Dans un arrêt conjoint, affaire C580/19, rendu le 9 mars 2021, la Cour de Justice de l’Union Européenne a apporté des précisions importantes quant aux critères déterminants la qualification ou non de temps d’astreinte en temps de travail.
Si l’on ne peut que se réjouir de l’avancée jurisprudentielle du droit européen, notamment depuis l’arrêt Matzak, ce dernier (qui a permis de considérer qu’une période d’astreinte était constitutive de temps de travail dans un cas identique à celui de M. Matzak, rappelable dans les 8 minutes), n’était cependant pas très explicite sur les « facteurs » permettant de déterminer précisément si une période d’astreinte constituait ou pas du temps de travail.

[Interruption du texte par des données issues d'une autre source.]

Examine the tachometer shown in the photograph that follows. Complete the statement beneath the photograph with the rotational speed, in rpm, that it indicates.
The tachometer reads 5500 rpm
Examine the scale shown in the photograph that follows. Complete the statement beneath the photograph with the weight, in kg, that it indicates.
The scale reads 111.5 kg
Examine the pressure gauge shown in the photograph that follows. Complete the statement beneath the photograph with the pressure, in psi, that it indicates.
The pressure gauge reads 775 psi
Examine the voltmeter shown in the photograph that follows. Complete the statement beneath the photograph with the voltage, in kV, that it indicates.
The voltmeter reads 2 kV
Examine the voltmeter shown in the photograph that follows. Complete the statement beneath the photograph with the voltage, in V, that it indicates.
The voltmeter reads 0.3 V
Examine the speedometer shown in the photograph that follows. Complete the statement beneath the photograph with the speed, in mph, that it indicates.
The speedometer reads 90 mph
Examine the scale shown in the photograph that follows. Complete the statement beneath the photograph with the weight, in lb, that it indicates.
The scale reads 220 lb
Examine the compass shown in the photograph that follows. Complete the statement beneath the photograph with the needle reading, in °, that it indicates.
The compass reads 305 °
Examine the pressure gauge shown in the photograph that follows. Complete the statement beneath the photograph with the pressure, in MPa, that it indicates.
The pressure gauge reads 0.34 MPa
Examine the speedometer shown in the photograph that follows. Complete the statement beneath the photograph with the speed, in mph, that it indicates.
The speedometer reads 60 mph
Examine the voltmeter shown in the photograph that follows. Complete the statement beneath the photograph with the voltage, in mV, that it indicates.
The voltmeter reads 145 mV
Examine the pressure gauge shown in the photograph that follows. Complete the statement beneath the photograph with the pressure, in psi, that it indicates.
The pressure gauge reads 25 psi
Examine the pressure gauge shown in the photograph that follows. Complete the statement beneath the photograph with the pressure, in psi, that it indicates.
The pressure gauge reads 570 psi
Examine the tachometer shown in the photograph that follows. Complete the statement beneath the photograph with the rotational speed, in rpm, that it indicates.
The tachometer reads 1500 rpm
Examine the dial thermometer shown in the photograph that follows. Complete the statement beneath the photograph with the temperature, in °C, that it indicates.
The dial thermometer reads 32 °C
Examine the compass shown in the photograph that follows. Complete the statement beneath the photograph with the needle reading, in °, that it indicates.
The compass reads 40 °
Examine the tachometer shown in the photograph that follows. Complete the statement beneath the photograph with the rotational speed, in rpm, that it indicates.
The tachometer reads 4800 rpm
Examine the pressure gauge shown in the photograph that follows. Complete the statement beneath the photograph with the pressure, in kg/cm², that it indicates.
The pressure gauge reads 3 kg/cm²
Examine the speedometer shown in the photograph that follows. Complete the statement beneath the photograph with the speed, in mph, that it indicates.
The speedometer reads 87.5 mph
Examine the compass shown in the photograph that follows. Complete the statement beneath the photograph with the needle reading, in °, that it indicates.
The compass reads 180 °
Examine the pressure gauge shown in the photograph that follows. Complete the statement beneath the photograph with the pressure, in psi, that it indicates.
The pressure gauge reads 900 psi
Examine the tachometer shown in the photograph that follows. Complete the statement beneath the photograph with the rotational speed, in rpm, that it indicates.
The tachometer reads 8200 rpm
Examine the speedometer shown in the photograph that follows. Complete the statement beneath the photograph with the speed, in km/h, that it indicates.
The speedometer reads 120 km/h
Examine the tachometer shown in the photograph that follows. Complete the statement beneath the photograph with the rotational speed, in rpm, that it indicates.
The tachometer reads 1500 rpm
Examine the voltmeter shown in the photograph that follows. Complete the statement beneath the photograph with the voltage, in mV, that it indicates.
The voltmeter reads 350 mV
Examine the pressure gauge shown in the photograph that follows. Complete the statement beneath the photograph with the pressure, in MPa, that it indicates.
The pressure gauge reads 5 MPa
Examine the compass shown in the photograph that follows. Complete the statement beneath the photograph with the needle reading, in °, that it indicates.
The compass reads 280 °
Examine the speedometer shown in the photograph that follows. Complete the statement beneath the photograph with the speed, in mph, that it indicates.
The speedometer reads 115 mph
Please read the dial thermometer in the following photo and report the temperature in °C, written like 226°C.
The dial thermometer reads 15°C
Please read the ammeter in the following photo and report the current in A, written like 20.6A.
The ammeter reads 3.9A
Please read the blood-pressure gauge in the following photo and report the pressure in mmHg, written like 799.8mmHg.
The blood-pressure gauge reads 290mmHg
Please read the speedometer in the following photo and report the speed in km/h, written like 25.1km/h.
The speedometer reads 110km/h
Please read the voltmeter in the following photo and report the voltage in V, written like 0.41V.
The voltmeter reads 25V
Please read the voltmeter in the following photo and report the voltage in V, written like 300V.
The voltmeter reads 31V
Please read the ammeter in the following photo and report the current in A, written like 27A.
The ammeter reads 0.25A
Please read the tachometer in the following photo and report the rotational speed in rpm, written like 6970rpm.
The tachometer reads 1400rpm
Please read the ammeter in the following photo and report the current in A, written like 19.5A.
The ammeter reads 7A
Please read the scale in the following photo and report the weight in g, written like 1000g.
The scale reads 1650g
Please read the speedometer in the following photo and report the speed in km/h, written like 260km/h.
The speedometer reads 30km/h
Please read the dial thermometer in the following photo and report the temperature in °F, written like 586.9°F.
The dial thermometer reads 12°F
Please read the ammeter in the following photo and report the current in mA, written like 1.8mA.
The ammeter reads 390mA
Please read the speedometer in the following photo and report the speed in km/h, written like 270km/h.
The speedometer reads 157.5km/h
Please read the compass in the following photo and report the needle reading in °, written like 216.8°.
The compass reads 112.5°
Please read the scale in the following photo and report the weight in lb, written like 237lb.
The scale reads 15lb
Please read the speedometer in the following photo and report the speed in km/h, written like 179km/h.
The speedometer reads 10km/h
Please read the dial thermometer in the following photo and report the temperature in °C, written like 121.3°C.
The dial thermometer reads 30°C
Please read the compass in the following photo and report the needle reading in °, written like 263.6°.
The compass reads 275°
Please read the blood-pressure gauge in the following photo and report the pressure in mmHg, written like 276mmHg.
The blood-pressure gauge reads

L’affaire C 580/19 relative à l’arrêt rendu le 9 mars 2021 fait état d’un pompier allemand de la ville d’Offenbach-sur-le-main (Allemagne) qui effectuait des temps d’astreinte à domicile de nuit et les week-ends. Equipé d’un véhicule de service et de sa tenue d’intervention, il devait, à tout moment, être en mesure de rejoindre les limites de sa ville dans un délai de 20 minutes, avec la possibilité de faire usage de droits dérogatoires au code de la route. Suite au refus de se son employeur de considérer ses temps d’astreinte en temps de travail, ce dernier a saisi le tribunal administratif de Darmstadt, lequel a sursis à statuer dans l’attente de la décision de la CJUE sur renvoi préjudiciel. Tout en nuance, la décision de la CJUE a apporté des précisions utiles là où le droit européen était jusqu’à présent binaire.
C’est manifestement « la qualité du temps » et la liberté de consacrer ce temps à ses propres intérêts qui a constitué le critère principal d’évaluation. Dans ce contexte précis, la cour a insisté sur deux sous-critères d’appréciation de la liberté. A savoir, le délai d’intervention (8 minutes dans l’arrêt Matzak, 20 minutes pour le pompier Allemand) ainsi que la fréquence et la durée moyenne des interventions que le travailleur est amené à assurer.
Dans le cas de ce pompier allemand, la CJUE a jugé que la période d’astreinte ne constituait pas, dans son intégralité, du temps de travail. A l’inverse, la période d’astreinte aurait constitué, dans son intégralité, « du temps de travail » si les contraintes imposées étaient de nature à affecter significativement sa faculté à se consacrer à ses propres intérêts.
Appréciées, au cas par cas, les conditions de l’astreinte sont donc jugées au regard du degré d’intensité des contraintes imposées.
Pour autant, ne pas qualifier les temps d’astreinte en temps de travail n’exclut pas l’application des dispositions de la directive 89/391 sur l’amélioration de la sécurité et de la santé au travail. En effet, la cour a précisé que ces périodes d’astreinte, qualifiée ou non en temps de travail, pouvaient avoir un réel impact psychologique sur le travailleur. Aussi, « les employeurs ne peuvent instaurer des périodes d’astreinte à ce point longues ou fréquentes qu’elles constituent un risque pour la sécurité ou la santé de ceux-ci ».
Loin d’avoir définitivement statué sur la question, l’arrêt « Offenbach», qui a malgré tout le mérite d’apporter des précisions utiles, risquerait bien d’ouvrir la Boîte de Pandore et de relancer le débat sur la qualification du temps astreinte en temps de travail.
Rappelons toutefois que la justice administrative française, contrairement à la Belgique (Matzak) ou à l’Allemagne, a toujours refusé les renvois préjudiciels à la CJUE, alors que le droit communautaire, qui prime sur le droit national, s’impose de facto à tous les états membres.